After settling into our hotel, we found our way to one of the many hawker markets for a bite to eat before heading back for a good nights sleep.

The following morning we were off and out for a tour around the city taking in some of the many highlights and attractions.

the famous Raffles Hotel, closed and completely covered whilst major renovations are undertaken so no Singapore Sling here for us this time.

looking across to the Marina Bay Sands shopping and hotel complex with its rooftop gardens and pools and the lotus flower shaped building in the foreground.

and to prove I was there.

a selection of interesting sculptures on the road sides

plant covered sculpture to hide these vents

this one shows the vent, which is for underground parking, with the plants just starting to climb up the framework.

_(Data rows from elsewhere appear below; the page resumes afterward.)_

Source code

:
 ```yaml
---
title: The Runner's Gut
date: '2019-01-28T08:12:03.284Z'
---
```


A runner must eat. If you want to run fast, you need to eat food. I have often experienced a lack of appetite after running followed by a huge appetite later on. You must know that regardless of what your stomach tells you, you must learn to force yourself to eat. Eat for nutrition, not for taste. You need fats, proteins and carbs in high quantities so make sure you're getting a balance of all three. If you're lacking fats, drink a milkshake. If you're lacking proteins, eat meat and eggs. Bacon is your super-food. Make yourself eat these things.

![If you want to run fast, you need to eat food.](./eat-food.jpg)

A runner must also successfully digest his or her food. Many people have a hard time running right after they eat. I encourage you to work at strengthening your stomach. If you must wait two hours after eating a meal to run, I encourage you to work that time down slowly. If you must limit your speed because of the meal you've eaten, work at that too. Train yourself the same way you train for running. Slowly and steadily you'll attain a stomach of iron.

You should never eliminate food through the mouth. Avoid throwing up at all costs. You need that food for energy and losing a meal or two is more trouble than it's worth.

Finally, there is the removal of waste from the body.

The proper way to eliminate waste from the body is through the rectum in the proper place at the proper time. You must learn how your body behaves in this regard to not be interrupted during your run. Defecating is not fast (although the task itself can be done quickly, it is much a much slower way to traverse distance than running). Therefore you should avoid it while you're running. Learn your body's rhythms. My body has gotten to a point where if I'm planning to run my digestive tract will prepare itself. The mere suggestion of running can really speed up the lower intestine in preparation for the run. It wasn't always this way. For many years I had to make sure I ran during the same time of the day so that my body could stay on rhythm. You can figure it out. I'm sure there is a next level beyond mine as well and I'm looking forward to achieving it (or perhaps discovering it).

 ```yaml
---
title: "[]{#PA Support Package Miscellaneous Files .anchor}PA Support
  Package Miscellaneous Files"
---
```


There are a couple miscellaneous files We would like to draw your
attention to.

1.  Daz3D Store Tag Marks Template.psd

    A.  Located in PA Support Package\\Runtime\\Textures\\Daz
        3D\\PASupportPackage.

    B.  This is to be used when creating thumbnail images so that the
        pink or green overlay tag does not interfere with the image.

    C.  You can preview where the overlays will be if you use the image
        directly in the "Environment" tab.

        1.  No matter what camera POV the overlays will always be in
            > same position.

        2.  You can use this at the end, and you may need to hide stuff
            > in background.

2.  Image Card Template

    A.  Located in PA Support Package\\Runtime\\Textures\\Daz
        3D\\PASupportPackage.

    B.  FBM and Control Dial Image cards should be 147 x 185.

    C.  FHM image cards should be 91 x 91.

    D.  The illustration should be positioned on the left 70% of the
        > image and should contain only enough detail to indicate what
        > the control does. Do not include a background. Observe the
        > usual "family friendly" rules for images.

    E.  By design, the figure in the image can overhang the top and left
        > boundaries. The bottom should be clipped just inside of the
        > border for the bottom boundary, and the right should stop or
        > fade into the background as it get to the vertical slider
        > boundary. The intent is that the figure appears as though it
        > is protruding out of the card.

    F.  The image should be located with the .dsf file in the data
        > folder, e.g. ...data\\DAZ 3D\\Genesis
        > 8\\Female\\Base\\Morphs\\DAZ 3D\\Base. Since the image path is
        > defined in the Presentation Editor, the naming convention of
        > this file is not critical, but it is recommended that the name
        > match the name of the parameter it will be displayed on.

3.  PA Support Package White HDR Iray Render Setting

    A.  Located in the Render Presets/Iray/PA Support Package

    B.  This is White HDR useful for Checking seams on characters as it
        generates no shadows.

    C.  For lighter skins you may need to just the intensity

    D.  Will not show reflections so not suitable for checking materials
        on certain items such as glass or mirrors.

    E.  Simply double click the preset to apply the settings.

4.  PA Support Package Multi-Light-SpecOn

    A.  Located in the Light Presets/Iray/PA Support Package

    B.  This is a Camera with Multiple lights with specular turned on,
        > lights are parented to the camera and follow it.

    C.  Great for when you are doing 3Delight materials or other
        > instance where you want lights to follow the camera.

Next was a visit to the National Orchid Garden with its impressive collection of orchids, I’ll let the pictures tell the story

Then it was off to see the Merlion, the National symbol of Singapore, it’s a mythical creature with a lion’s head and the body of a fish.

To prove that our selfie skills are not getting any better

There was visits to markets, Chinatown, and Little India where we neglected to take photos, and also a visit to Changi Prison to the museum located there. This required a trip on the MRT, Singapore’s excellent (and cheap) train and underground.

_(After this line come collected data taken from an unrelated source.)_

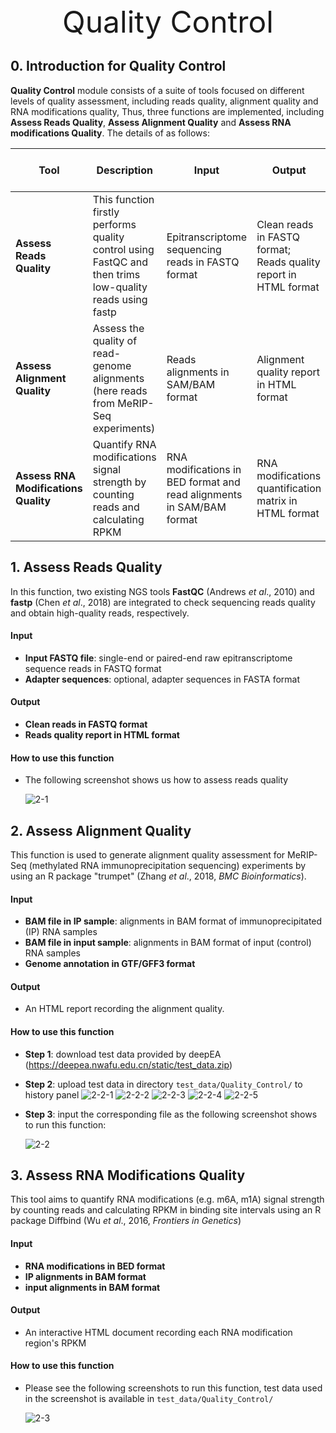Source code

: <div align='center' ><font size='70'>Quality Control</font></div>

## 0. Introduction for Quality Control

**Quality Control** module consists of a suite of tools focused on different levels of quality assessment, including reads quality, alignment quality and RNA modifications quality, Thus, three functions are implemented, including **Assess Reads Quality**, **Assess Alignment Quality** and **Assess RNA modifications Quality**. The details of as follows:

| **Tool**                             | **Description**                                              | **Input**                                                    | **Output**                                                   | **Time (test data)** | **Programs**                                                 | **Reference**                                                |
| ------------------------------------ | ------------------------------------------------------------ | ------------------------------------------------------------ | ------------------------------------------------------------ | -------------------- | ------------------------------------------------------------ | ------------------------------------------------------------ |
| **Assess Reads Quality**             | This function firstly performs quality control using FastQC and then trims low-quality reads using fastp | Epitranscriptome sequencing reads in FASTQ format            | Clean reads in FASTQ format; Reads quality report in HTML format | ~40s                 | <a href="https://www.bioinformatics.babraham.ac.uk/projects/fastqc" target="_blank">FastQC</a>,<a href="https://github.com/OpenGene/fastp" target="_blank">fastp</a> | <a href="https://doi.org/10.1093/bioinformatics/bty560" target="_blank">Chen <I>et al</I>., 2018, Bioinformatics</a>,<a href="https://www.bioinformatics.babraham.ac.uk/projects/fastqc" target="_blank">Babraham Bioinformatics</a> |
| **Assess Alignment Quality**         | Assess the quality of read-genome alignments (here reads from MeRIP-Seq experiments) | Reads alignments in SAM/BAM format                           | Alignment quality report in HTML format                      | ~1 min               | <a href="https://github.com/skyhorsetomoon/Trumpet" target="_blank">trumpet</a>         | <a href="https://bmcbioinformatics.biomedcentral.com/articles/10.1186/s12859-018-2266-3" target="_blank">Zhang <I>et al</I>., 2018, BMC Bioinformatics</a> |
| **Assess RNA Modifications Quality** | Quantify RNA modifications signal strength by counting reads and calculating RPKM | RNA modifications in BED format and read alignments in SAM/BAM format | RNA modifications quantification matrix in HTML format       | ~1 min               | <a href="https://bioconductor.org/packages/release/bioc/html/DiffBind.html" target="_blank">DiffBind</a> | <a href="https://www.frontiersin.org/articles/10.3389/fgene.2015.00169/full" target="_blank">Wu <I>et al</I>., 2016, Frontiers in Genetics</a> |

## 1. Assess Reads Quality

In this function, two existing NGS tools **FastQC** (Andrews *et al*., 2010) and **fastp** (Chen *et al*., 2018) are integrated to check sequencing reads quality and obtain high-quality reads, respectively.

#### Input

- **Input FASTQ file**: single-end or paired-end raw epitranscriptome sequence reads in FASTQ format
- **Adapter sequences**: optional, adapter sequences in FASTA format

#### Output

- **Clean reads in FASTQ format**
- **Reads quality report in HTML format**

#### How to use this function
- The following screenshot shows us how to assess reads quality

	![2-1](../assets/img/2-1.png)

## 2. Assess Alignment Quality

This function is used to generate alignment quality assessment for MeRIP-Seq (methylated RNA immunoprecipitation sequencing) experiments by using an R package "trumpet" (Zhang *et al*., 2018, *BMC Bioinformatics*).

#### Input

- **BAM file in IP sample**: alignments in BAM format of immunoprecipitated (IP) RNA samples
- **BAM file in input sample**: alignments in BAM format of input (control) RNA samples
- **Genome annotation in GTF/GFF3 format**

#### Output

- An HTML report recording the alignment quality.

#### How to use this function
- **Step 1**: download test data provided by deepEA (https://deepea.nwafu.edu.cn/static/test_data.zip)

- **Step 2**: upload test data in directory `test_data/Quality_Control/` to history panel
![2-2-1](../assets/img/2-2-1.png)
![2-2-2](../assets/img/2-2-2.png)
![2-2-3](../assets/img/2-2-3.png)
![2-2-4](../assets/img/2-2-4.png)
![2-2-5](../assets/img/2-2-5.png)

- **Step 3**: input the corresponding file as the following screenshot shows to run this function:

	![2-2](../assets/img/2-2.png)

## **3. Assess RNA Modifications Quality**

This tool aims to quantify RNA modifications (e.g. m6A, m1A) signal strength by counting reads and calculating RPKM in binding site intervals using an R package Diffbind (Wu *et al*., 2016, *Frontiers in Genetics*)

#### Input

- **RNA modifications in BED format** 
- **IP alignments in BAM format**
- **input alignments in BAM format**

#### Output

- An interactive HTML document recording each RNA modification region's RPKM

#### How to use this function
- Please see the following screenshots to run this function, test data used in the screenshot is available in `test_data/Quality_Control/`

	![2-3](../assets/img/2-3.png)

Changi prison was built in the mid 1930’s by the British and was designed to house around 600 prisoners. However, during the Second World War the Japanese took control of the island and prison. Following the fall of Singapore in February 1942, the Japanese military detained about 3,000 civilians in Changi Prison. The Japanese used the British Army’s Selarang Barracks, near the prison, as a POW camp, holding some 50,000 Allied soldiers, predominantly British and Australian; and from 1943, Dutch civilians brought over by the Japanese from the islands in the Dutch East Indies (now Indonesia). POWs were in fact rarely, if ever, held in the civilian prison. Nevertheless, in the UK, Australia, The Netherlands and elsewhere, the name “Changi” became synonymous with the infamous POW camp nearby.

Photography is not allowed at the museum and prison area.

Back at our hotel, these impressive glass art works were displayed in the lobby

Soon enough our time in Singapore came to an end, and to be honest, we just wanted to get home. Our flight home was uneventful and we arrived in the early hours of the morning NZ time, where Antony was waiting to pick us up. Although he had left London a day after us he took a more direct route home and arrived the day before us.

It was nice to be back in NZ again after our four months away. Looking back we did manage to pack a fair bit into our time away and we can now look forward to planning the next trip.